One of the poisoning victims required transport to the hospital by ambulance, and a total of three were hospitalized from the resulting symptoms.

Police were called in September after traces of a white substance were found in some of the remaining food, which has been sent for analysis to the Swedish National Laboratory of Forensic Science (Statens kriminaltekniska laboratorium – SKL).

“The people had clear signs of poisoning and, on one occasion, traces of a powdery substance were found in the food,” David Hallberg, an investigator with Hisingen police, told the newspaper.

“We haven't found reasonable suspicions against anyone. It's a real nightmare scenario where everyone suspects everyone.”

While police have closed their investigations into the first four cases, the fifth case remains open and is expected to be completed in February.

In the mean time, the office's 45 employees, most of whom are caregivers and healthcare workers, continue to avoid eating in the lunchroom as they attempt to put the poisonings behind them.
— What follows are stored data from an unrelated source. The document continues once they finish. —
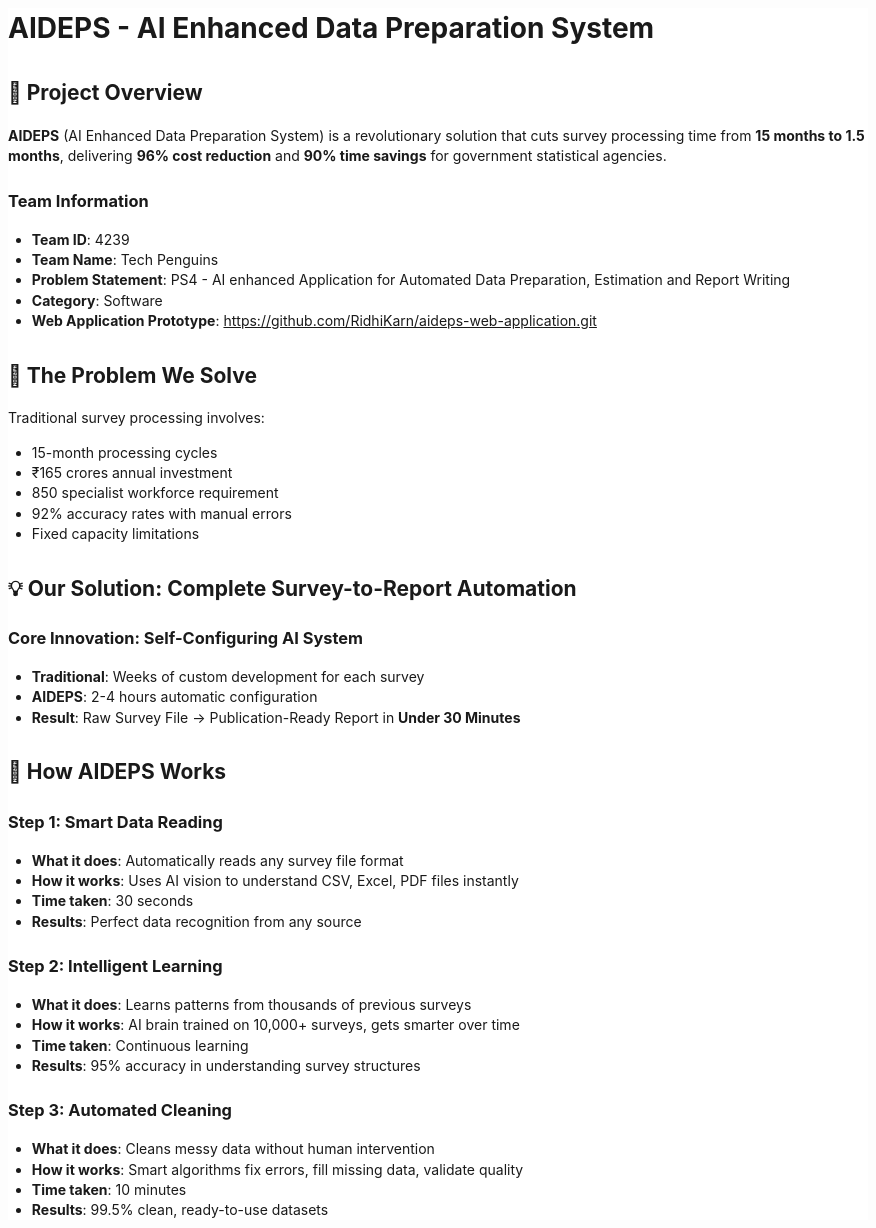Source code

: # AIDEPS - AI Enhanced Data Preparation System

## 🚀 Project Overview

**AIDEPS** (AI Enhanced Data Preparation System) is a revolutionary solution that cuts survey processing time from **15 months to 1.5 months**, delivering **96% cost reduction** and **90% time savings** for government statistical agencies.

### Team Information
- **Team ID**: 4239
- **Team Name**: Tech Penguins
- **Problem Statement**: PS4 - AI enhanced Application for Automated Data Preparation, Estimation and Report Writing
- **Category**: Software
- **Web Application Prototype**: https://github.com/RidhiKarn/aideps-web-application.git

## 🎯 The Problem We Solve

Traditional survey processing involves:
- 15-month processing cycles
- ₹165 crores annual investment
- 850 specialist workforce requirement
- 92% accuracy rates with manual errors
- Fixed capacity limitations

## 💡 Our Solution: Complete Survey-to-Report Automation

### Core Innovation: Self-Configuring AI System
- **Traditional**: Weeks of custom development for each survey
- **AIDEPS**: 2-4 hours automatic configuration
- **Result**: Raw Survey File → Publication-Ready Report in **Under 30 Minutes**

## 🔧 How AIDEPS Works

### Step 1: Smart Data Reading
- **What it does**: Automatically reads any survey file format
- **How it works**: Uses AI vision to understand CSV, Excel, PDF files instantly
- **Time taken**: 30 seconds
- **Results**: Perfect data recognition from any source

### Step 2: Intelligent Learning
- **What it does**: Learns patterns from thousands of previous surveys
- **How it works**: AI brain trained on 10,000+ surveys, gets smarter over time
- **Time taken**: Continuous learning
- **Results**: 95% accuracy in understanding survey structures

### Step 3: Automated Cleaning
- **What it does**: Cleans messy data without human intervention
- **How it works**: Smart algorithms fix errors, fill missing data, validate quality
- **Time taken**: 10 minutes
- **Results**: 99.5% clean, ready-to-use datasets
“This has been traumatic for us,” the local district healthcare director Anita Wenblad told GP.

“We've had a good working relationship with the police but it's obviously frustrating that it hasn't been possible to come up with anything concrete. Right now we're working on distancing ourselves from speculation and sticking to the facts."

Wenblad added that there hasn't been any reason to believe that someone would want to harm the team of healthcare workers.